Jacques Boissinot / La Presse Canadienne Hélène David.

QUÉBEC — La culture des rapports hommes-femmes doit changer, selon la nouvelle ministre de la Condition féminine, Hélène David.

Contrairement à sa prédécesseure, Lise Thériault, Mme David ne craint pas de s’afficher «clairement féministe», une prise de position qui devrait se traduire par des gestes tangibles.

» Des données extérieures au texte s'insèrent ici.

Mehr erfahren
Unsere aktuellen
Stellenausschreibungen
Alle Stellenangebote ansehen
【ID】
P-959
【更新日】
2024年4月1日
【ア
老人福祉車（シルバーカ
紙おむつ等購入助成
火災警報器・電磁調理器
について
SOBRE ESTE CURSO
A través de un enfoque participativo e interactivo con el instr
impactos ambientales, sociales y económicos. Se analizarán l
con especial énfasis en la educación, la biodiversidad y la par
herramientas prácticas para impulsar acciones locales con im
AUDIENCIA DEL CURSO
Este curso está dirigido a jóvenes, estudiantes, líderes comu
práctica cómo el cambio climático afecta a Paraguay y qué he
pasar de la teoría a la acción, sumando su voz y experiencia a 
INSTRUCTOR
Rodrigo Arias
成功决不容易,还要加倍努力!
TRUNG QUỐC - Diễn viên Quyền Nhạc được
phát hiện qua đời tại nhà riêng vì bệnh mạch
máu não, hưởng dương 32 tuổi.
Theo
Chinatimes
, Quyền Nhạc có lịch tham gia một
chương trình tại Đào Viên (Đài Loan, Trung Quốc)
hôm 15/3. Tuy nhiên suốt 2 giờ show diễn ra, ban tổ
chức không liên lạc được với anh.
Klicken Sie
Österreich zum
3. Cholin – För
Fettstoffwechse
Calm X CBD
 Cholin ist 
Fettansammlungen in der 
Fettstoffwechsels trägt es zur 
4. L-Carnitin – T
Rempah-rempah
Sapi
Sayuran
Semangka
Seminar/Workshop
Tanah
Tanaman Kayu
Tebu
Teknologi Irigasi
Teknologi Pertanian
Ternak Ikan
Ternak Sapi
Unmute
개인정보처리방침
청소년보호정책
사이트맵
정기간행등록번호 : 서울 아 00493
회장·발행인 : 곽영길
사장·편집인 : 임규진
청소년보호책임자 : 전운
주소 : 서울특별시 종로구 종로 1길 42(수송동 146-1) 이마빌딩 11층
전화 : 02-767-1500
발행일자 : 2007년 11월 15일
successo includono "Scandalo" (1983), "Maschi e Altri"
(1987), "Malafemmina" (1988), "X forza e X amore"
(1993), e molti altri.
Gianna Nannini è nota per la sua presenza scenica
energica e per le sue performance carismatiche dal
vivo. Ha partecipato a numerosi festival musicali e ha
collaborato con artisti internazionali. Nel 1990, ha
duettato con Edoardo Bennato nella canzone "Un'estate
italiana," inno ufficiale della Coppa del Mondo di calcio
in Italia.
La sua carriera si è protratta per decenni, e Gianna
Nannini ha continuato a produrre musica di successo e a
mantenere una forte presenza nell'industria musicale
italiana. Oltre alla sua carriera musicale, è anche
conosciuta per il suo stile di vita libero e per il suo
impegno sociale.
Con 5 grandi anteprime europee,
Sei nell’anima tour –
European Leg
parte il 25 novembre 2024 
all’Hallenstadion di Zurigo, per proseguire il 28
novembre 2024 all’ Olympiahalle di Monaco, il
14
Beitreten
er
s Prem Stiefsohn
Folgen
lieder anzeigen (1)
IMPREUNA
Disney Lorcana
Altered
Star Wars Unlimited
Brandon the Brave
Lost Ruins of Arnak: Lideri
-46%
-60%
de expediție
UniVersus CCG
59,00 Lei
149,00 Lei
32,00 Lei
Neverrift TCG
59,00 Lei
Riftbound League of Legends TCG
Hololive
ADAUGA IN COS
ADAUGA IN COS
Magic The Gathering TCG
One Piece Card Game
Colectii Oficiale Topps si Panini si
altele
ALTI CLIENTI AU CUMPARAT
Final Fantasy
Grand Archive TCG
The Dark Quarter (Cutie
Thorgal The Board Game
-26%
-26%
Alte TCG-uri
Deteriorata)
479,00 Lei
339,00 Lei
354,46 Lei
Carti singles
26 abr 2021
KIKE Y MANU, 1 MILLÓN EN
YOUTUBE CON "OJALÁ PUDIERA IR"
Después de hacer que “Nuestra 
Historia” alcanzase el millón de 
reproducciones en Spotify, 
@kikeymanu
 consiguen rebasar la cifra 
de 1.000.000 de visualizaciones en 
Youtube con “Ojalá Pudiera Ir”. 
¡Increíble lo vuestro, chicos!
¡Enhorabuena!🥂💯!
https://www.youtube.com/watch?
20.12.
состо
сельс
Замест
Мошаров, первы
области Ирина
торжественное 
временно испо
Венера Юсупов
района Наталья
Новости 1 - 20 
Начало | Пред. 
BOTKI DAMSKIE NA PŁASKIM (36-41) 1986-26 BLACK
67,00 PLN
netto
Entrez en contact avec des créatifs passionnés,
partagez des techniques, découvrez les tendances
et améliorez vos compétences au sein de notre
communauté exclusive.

«Et plus je vieillis, plus je suis féministe», dit la ministre, qui se montre très inspirée par le mouvement mondial de dénonciation des agressions sexuelles qui a cours présentement sur les réseaux sociaux, autour du mot-clic #MoiAussi — #MeToo, en anglais.

«C’est énorme ce qui se passe en ce moment. C’est mondial», a commenté la ministre David à ce propos, mardi, lors d’une mêlée de presse, en invitant les femmes à dénoncer publiquement tout geste répréhensible dont elles seraient victimes.

Ce mouvement mondial d’indignation et de dénonciation a été amorcé récemment par de nombreuses actrices de Hollywood, déterminées à briser le silence sur les agissements déplacés du producteur Harvey Weinstein.

Selon le voeu de Mme David, l’impulsion ainsi créée doit devenir «un point tournant» en vue de corriger les travers des relations hommes-femmes, dans tous les milieux.

Plus particulièrement, à court terme, elle fera en sorte que les universités et les cégeps se dotent d’une politique en la matière. Ils ne seront pas obligés d’aller en ce sens, mais ceux qui ne le feront pas pourraient s’exposer à des sanctions financières.

Mme David, également responsable de l’Enseignement supérieur, devrait déposer dans les prochaines semaines un projet de loi qui mijote depuis l’hiver dernier et visera à mieux prévenir et contrer les cas d’agressions sexuelles perpétrées sur les campus universitaires et collégiaux.

Le projet de loi devrait par ailleurs obliger les établissements d’enseignement supérieur à compiler des statistiques sur les cas de violence à caractère sexuel survenus sur leur campus.

Il faut «que la culture du viol éclate une fois pour toutes», a commenté pour sa part la députée solidaire Manon Massé, cherchant à débarrasser le Québec des «vieux mon’oncles cochons».

En point de presse, elle a dit préparer un projet de motion à déposer mercredi, dans l’espoir que l’Assemblée nationale prenne position unanimement pour dénoncer toute forme de harcèlement sexuel.